R (Frack Free Balcombe Residents Association) v West Sussex CC [2014] EWHC 4108 (Admin) is a UK enterprise law case, concerning oil and gas. It held that advice to a council, granting permission to explore an existing hydrocarbon lateral borehole, was not wrong.

==Facts==
The ‘Frack Free Balcombe Residents Association’ applied for judicial review of West Sussex County Council’s decision to give planning permission to Cuadrilla to explore and appraise an existing hydrocarbon lateral borehole for shale gas (i.e. to see if fracking would work). The Environment Agency, DECC and HSE had given their authorisations. The FFBRA claimed the council’s planning officer wrongly advised its committee that (1) it should leave pollution control, air emissions and ‘well integrity’ to the EA, HSE, etc. (2) Public Health England and HSE had said a well would be sound (3) Cuadrilla’s past breaches of planning conditions, residents objections and costs of protests were all irrelevant when they were.

==Judgment==
Gilbart J refused the application. The council was in fact entitled to leave regulatory control to the EA and HSE, and in any case there was no evidence that regulatory controls would not be properly applied. There was no evidence that the planning officer had misled the council committee about PHE’s views on sulphur dioxide emissions into the air, produced by the flare.
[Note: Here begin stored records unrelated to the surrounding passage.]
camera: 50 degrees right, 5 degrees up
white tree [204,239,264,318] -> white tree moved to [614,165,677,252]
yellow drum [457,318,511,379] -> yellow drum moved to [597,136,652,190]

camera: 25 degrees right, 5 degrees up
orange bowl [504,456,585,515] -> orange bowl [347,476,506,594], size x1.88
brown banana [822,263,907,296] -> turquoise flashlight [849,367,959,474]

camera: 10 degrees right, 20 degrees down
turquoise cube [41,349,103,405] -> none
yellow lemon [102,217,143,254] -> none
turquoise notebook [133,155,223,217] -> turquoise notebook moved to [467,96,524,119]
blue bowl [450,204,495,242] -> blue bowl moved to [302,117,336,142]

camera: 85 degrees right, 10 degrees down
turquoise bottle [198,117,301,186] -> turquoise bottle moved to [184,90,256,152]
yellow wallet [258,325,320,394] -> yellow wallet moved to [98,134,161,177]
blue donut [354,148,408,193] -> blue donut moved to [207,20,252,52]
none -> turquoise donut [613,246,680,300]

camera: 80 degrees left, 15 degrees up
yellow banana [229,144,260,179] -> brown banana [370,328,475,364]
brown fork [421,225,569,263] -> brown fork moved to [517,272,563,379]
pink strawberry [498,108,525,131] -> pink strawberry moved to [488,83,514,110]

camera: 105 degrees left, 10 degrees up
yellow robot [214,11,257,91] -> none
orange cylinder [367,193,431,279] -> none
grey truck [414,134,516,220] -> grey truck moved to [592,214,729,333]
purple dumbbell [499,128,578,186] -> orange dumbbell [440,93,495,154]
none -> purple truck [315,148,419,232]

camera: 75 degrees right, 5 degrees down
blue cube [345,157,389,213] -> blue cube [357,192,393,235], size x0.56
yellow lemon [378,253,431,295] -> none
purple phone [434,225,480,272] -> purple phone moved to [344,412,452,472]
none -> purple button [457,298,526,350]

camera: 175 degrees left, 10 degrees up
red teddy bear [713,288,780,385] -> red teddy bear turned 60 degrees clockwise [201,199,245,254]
81-83. Ample controls existed.
100-104. The FFBRA was really attempting to challenge the decision’s merits, not its lawfulness.
109-11. Evidence of past breaches by Cuadrilla were put before the committee, on noise and traffic routing.
116. The committee was well aware of opposition, and there was nothing wrong with the advice of looking at the issues, rather than the number of people raising them.

81. Mr Wolfe argued that the officer misled the committee on this issue. I regard that submission as being entirely without substance. PHE had asked for monitoring of SO 2 in 2013 when consulted by the EA, and that was included by EA in the permit. Contrary to the way the case was first argued by Mr Wolfe, PHE never asked at any stage for monitoring of sulphur dioxide within the flare. Indeed monitoring of its emission in the manner proposed by EA is a perfectly usual approach, and not one ever criticised by PHE. In 2014 PHE correctly pointed out that the planning application did not ask for monitoring of sulphur dioxide, and quite understandably PHE asked for it again. The description by the planning officer of what was asked for in the letter of 2014 as "similar" was therefore fair and beyond any criticism.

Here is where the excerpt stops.